LISTED RECORDS below:

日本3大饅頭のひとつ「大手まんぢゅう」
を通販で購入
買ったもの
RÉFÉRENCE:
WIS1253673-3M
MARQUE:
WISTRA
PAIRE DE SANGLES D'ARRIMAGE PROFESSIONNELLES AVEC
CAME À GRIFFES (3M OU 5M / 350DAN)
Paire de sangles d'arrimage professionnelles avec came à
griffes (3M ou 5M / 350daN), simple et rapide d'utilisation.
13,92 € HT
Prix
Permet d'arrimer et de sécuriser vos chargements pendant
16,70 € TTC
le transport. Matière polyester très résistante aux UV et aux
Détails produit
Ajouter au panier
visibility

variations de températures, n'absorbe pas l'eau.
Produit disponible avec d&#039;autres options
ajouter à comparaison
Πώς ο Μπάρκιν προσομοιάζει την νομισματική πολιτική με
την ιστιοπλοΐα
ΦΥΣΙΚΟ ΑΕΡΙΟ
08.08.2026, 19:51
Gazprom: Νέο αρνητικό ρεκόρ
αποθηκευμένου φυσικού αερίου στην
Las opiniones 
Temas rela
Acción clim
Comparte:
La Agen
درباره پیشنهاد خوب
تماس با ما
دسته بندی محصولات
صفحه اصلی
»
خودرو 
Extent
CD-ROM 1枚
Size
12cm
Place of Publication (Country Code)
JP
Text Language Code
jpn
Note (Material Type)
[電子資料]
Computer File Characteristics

End of LISTED RECORDS.

## [JOB]
Copy each line above that contains the string "Code".

## [RESULT OF THE EXERCISE]
Place of Publication (Country Code)
Text Language Code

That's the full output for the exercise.